Enter the Ninja is the first film in a trilogy of schizoid films that Carlson, my amiably ornery Bad Idea Podcast co-host, has wisely characterized as "copy-and-paste cinema." Like spaghetti westerns and Manchurian action films before them, ninja-splotation films depend on cinematic revisionism. But instead of post-dubbed Italians shooting each other in Monument Valley, ninja cheapies like Enter the Ninja feature non-Italian Europeans throwing ninja stars and colored smoke bombs at Asian guys (plenty of whom were not even Japanese-American) in colorful outfits.

Ironically enough, Franco Nero, the star of Sergio Corbucci's blood-soaked spaghetti Western classic Django (1966), also starred in Enter the Ninja. Nero's face changed in the 15 years between the two films: the formerly glass-jawed B-grade star is notably puffier and has a different mustache in the later film. But the jowly, bleary-eyed, Chevron-mustache-clad look Nero perfected here would influence a couple of other ninja-splotation heroes, including Richard Harrison, star of such films as Ninja Terminator (1985) and Project Ninja Daredevils (1986). Harrison may have started his film career auspiciously in the 50s, as the co-pilot in the film version of South Pacific (1958), but after starring in such spaghetti westerns as Rojo (1967) and $100,000 for Ringo (1966), Harrison went even farther West: to Japan. 

The connection between spaghetti westerns and the '80s cycle of white-washed ninja films doesn’t run very deep. The narrative coherence found in spaghetti westerns can’t be found in ninja movies. For example, in Enter the Ninja, Golan arbitrarily transplants a western stock plot in the Philippines, presumably because it was famously very cheap to shoot there. But once we are in the Philippines, we see that nothing makes sense. Case in point: the film's villain is an evil, union-busting plantation owner with a bizarre love for synchronized swimming. He's hired a sadistic one-eyed German fellow as his head lackey. Similarly, the titular machine in Ninja Terminator is a small toy robot that delivers its irate masters' death threats for them. Regardless of budget constraints, these movies make no sense.

========================================

> [Tasks to perform]:
#1 According to the essay on ninja films, in which country does Enter the Ninja place its western stock plot?
#2 Carry on writing the essay on ninja films, starting right after its final sentence.
These rows come from a separate source.

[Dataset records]
========================================

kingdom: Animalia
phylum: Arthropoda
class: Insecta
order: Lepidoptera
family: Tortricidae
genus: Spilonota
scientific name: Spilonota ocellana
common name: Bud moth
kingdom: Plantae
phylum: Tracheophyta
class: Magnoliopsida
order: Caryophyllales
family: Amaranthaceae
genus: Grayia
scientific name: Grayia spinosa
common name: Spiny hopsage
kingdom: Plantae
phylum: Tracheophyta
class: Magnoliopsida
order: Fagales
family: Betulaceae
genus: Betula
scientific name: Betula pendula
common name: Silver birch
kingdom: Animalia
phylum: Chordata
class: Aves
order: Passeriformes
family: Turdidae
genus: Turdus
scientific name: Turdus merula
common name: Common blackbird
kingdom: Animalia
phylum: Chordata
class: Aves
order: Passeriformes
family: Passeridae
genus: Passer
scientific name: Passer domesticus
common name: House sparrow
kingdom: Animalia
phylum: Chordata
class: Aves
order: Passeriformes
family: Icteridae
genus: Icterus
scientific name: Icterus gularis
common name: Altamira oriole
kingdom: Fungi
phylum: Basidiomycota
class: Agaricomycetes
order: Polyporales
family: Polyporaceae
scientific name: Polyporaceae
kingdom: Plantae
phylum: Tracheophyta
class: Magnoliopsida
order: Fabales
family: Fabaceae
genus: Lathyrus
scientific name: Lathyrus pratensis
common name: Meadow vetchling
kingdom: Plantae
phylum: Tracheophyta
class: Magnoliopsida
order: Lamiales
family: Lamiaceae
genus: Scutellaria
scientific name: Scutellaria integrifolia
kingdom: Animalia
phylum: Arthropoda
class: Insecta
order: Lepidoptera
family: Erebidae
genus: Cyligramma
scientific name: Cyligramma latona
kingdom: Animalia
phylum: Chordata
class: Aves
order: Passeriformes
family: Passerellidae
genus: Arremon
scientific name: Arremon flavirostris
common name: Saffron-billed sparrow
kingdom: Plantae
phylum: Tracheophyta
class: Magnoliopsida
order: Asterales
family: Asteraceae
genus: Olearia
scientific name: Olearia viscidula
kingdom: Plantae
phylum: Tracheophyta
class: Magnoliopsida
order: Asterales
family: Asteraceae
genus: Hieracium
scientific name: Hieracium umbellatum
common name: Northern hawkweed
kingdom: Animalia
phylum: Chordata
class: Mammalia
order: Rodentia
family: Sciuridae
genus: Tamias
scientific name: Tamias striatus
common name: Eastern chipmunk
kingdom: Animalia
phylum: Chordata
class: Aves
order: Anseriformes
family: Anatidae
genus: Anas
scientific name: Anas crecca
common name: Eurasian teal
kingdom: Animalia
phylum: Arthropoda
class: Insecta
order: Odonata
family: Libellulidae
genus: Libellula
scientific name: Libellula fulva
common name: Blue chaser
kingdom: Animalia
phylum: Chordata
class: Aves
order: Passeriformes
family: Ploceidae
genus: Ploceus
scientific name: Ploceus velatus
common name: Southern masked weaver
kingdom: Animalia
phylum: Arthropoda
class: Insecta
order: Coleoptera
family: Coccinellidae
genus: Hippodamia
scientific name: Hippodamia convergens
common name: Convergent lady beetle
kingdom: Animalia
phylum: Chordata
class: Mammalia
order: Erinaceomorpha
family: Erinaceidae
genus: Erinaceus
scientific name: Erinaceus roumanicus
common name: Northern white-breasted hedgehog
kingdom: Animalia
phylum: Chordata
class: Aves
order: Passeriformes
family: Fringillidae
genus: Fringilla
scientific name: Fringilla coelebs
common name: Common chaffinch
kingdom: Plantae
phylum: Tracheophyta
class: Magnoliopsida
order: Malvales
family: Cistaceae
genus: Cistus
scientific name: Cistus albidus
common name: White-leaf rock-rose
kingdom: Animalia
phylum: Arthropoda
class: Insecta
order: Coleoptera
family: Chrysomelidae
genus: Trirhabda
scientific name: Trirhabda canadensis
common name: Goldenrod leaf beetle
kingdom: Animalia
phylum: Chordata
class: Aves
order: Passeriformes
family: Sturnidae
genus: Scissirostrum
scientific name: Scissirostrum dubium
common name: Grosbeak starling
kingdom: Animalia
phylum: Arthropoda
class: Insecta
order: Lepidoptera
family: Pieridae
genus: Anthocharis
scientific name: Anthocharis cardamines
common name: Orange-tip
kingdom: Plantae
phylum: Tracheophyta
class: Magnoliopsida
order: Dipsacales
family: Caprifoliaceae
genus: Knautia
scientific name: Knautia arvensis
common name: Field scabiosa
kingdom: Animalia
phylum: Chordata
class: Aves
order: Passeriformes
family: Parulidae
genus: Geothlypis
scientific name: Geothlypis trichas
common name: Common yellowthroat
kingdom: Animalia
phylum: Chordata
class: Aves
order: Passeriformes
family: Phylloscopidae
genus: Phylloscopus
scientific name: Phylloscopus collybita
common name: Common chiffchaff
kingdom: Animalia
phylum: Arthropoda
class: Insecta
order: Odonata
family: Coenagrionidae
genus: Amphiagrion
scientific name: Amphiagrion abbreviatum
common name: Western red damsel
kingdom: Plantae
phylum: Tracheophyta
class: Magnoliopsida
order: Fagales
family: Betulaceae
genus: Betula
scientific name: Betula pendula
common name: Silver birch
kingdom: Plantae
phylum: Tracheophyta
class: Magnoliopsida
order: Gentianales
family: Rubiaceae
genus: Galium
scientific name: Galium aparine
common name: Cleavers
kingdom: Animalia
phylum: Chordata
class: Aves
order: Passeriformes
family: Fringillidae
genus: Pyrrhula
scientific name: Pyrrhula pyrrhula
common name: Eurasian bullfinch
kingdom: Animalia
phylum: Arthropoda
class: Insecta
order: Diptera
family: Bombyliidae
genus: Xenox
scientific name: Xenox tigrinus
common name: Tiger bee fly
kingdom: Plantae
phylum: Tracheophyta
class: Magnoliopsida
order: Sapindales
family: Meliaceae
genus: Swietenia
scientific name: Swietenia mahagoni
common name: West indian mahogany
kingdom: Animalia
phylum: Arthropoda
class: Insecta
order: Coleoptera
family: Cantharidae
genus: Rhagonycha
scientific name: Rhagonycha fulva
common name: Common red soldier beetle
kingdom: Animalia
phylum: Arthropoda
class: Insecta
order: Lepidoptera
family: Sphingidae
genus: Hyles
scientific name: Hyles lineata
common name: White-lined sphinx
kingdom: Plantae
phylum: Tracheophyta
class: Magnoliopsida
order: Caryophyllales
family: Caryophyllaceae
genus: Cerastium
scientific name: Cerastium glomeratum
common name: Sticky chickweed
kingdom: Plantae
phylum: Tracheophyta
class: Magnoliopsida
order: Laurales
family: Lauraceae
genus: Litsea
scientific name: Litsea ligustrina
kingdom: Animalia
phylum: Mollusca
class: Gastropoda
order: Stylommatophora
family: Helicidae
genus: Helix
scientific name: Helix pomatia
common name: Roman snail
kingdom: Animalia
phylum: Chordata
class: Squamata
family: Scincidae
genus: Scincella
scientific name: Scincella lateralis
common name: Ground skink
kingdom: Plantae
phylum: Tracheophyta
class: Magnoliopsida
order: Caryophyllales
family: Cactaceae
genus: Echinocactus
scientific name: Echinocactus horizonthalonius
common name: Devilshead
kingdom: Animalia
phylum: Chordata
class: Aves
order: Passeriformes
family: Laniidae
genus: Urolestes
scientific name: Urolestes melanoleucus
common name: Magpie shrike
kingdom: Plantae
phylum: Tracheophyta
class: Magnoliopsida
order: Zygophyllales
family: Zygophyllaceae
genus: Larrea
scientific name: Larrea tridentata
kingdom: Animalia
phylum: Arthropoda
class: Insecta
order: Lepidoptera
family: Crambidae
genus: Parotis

========================================

> [Exercise results]:
#1 The Philippines.

#2
But ultimately, such a salient lack of sense is part of the appeal of the ninja-sploitation film. These blustery and nonsensical films follow murderous but chivalric white guys with lethal squints as they fight badly dubbed villains who laugh maniacally and use the telephone too much. What kind of ninja uses a phone? These are ninjas! They live by a code of honor, protect their women and beat each other up with exotic weapons. Who said anything about Ma Bell?!

In summation: no, I can't tell you why one film would include a toy robot, or another a sadistic, eye-patch-wearing gnome. But I'd have an equally hard time explaining why Nero's Django hid his signature Gatling gun in a coffin. The average ninja-splotation film makes its own rules, unwittingly going further than most spaghetti westerns did to feature as much exploitable ninja-related violence as possible on a tiny budget. Schlockmeisters like Golan and Godfrey Ho (Ninja Destroyer, Rage of Ninja), inept filmmakers though they were, carved out a surreally burgeoning niche for themselves.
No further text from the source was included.